MS SQL - Is using geometry data type to find distance significantly faster?

https://stackoverflow.com/questions/3968754

09-10-2019
|

Question

I have a database which contains a lot of geospatial data ... basically information on 10s of thousands of people, with coordinates for each of them.

The coordinates are currently stored as two floats for latitude and longitude, and I use a function to determine the distance between the coordinates in that record and a coordinate I pass in ... basically to sort and limit the results I get by distance. This is roughly the code used in the function.

DECLARE @earthSphereRadiusKilometers as float
DECLARE @kilometerConversionToMilesFactor as float
SELECT @earthSphereRadiusKilometers = 6366.707019
SELECT @kilometerConversionToMilesFactor = .621371

-- convert degrees to radians
DECLARE @lat1Radians float
DECLARE @lon1Radians float
DECLARE @lat2Radians float
DECLARE @lon2Radians float
SELECT @lat1Radians = (@lat1Degrees / 180) * PI()
SELECT @lon1Radians = (@lon1Degrees / 180) * PI()
SELECT @lat2Radians = (@lat2Degrees / 180) * PI()
SELECT @lon2Radians = (@lon2Degrees / 180) * PI()

-- formula for distance from [lat1,lon1] to [lat2,lon2]
RETURN ROUND(2 * ASIN(SQRT(POWER(SIN((@lat1Radians - @lat2Radians) / 2) ,2) + COS(@lat1Radians) * COS(@lat2Radians) * POWER(SIN((@lon1Radians - @lon2Radians) / 2), 2))) * (@earthSphereRadiusKilometers * @kilometerConversionToMilesFactor), 4)

The stored procedure is taking 4 or 5 seconds to run.

I've noticed that SQL Azure now supports the geometry data type .. (it didn't when I created the database).

So my question is ... would I experience a significant increase in the speed that my stored procedure would run that would make it worthwhile me investing the time it would take to change things over to using the geometry data type?

Thanks!

Steven

Solution

I can't give you the yes/no answer you are looking for, because I also have no experience with using the new spatial datatypes.

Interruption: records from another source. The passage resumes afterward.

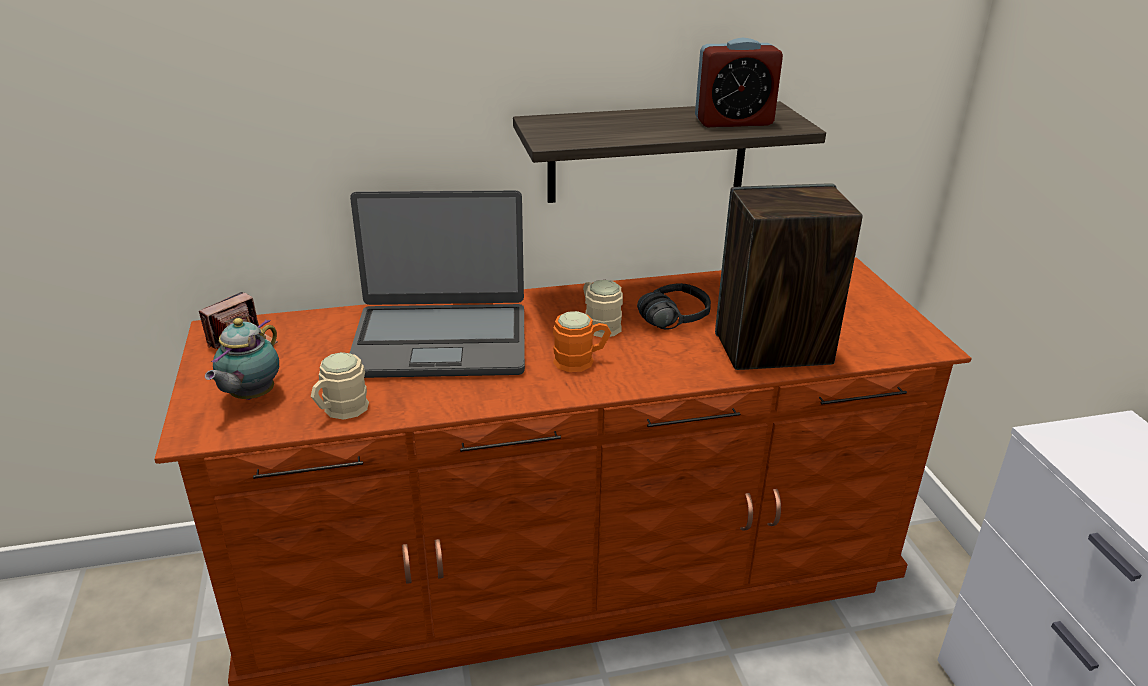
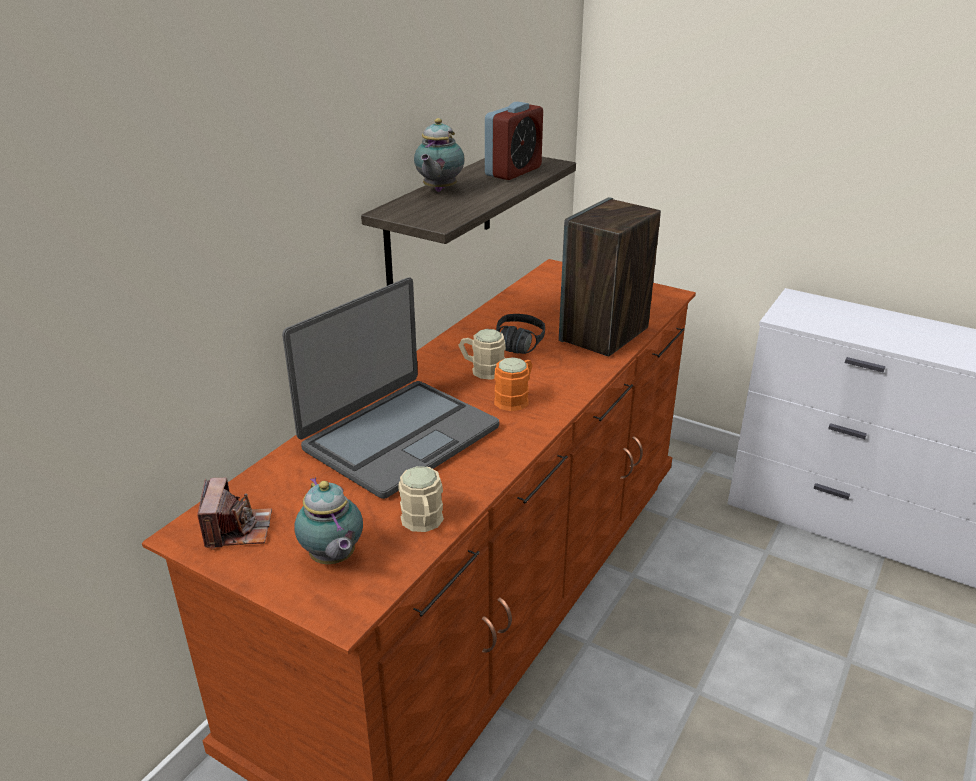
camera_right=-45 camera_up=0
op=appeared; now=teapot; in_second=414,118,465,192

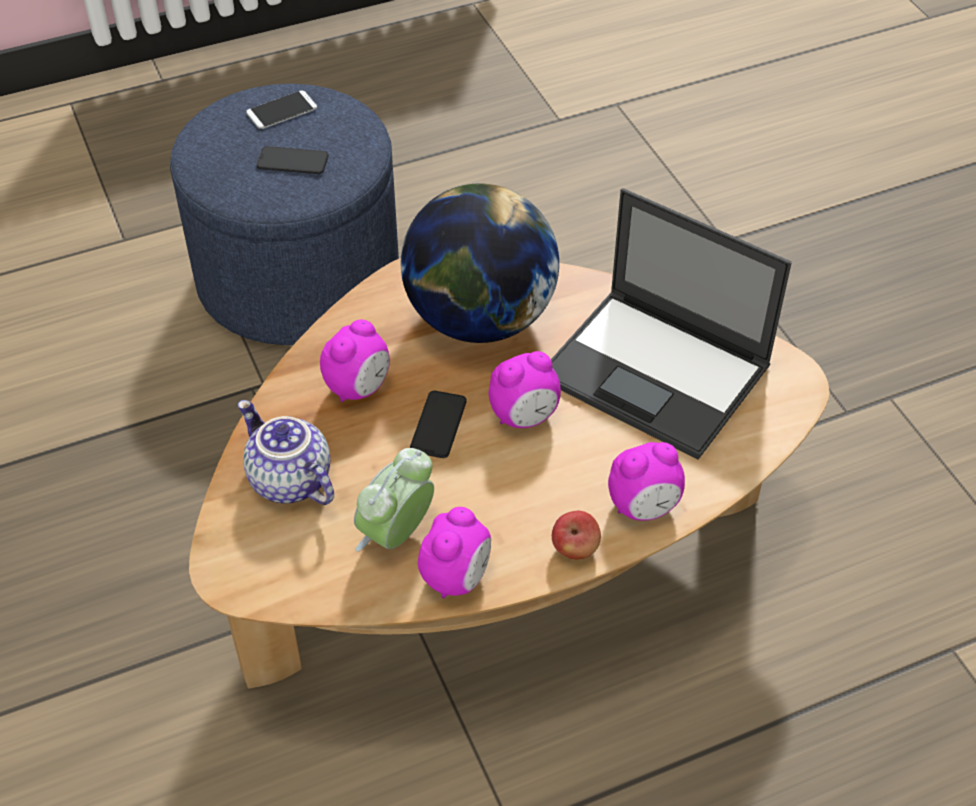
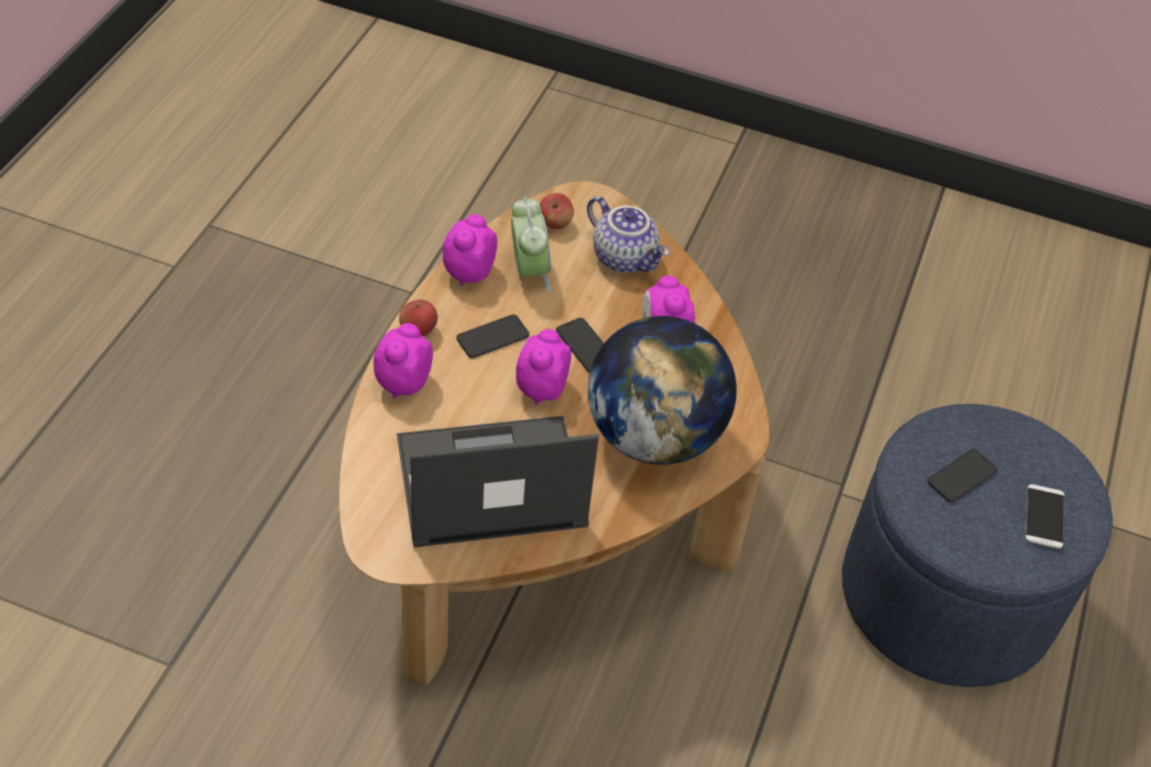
camera_right=130 camera_up=0
op=spun; was=alarm clock; in_first=418,507,491,598; in_second=443,214,497,286; clockwise=45
op=appeared; now=phone; in_second=457,314,529,358
op=appeared; now=apple; in_second=540,193,574,229
op=spun; was=teapot; in_first=238,400,334,505; in_second=587,196,669,273; clockwise=45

But what I can give you are some pointers:

First off: Your SP seems to just convert some geographical data. SQL Server 2008 has methods to do just that for you with the new geography datatype. Look at the OGC Methods on Geography Instances on the MSDN geography Data Type reference. So the new methods would at least give you the benefit of encapsulation.
Especially interesting for you must be the STDistance (STDistance (geography Data Type)) method, because it seems that this is what your SP is actually doing, calculating the distance from lat1, lon1 to lat2, lon2. I believe a built-in function is faster than a self-created function, but I wouldn't know without testing.

Using MS buzzwords, the spatial datatypes big plus is having spatial indexes. If you have some database with a lot of spatial data (your SP just converts some parameters), spatial indexes will bring you a performance increase. Or quoting from the spatial data whitepaper:

Performance of queries against spatial data is further enhanced by the inclusion of spatial index support in SQL Server 2008. You can index spatial data with an adaptive multi-level grid index that is integrated into the SQL Server database engine.

And then there are some articles suggesting the better performance of spatially indexed (is that a word?) data against normal indexes:

Performance is certainly enhanced... (from SQL Server 2008 Spatial Index Performance)

And then there is some nice graph comparing different kinds of holding spatial data against each other on the performance side: SQL Server 2008 Spatial - Performance of database calls?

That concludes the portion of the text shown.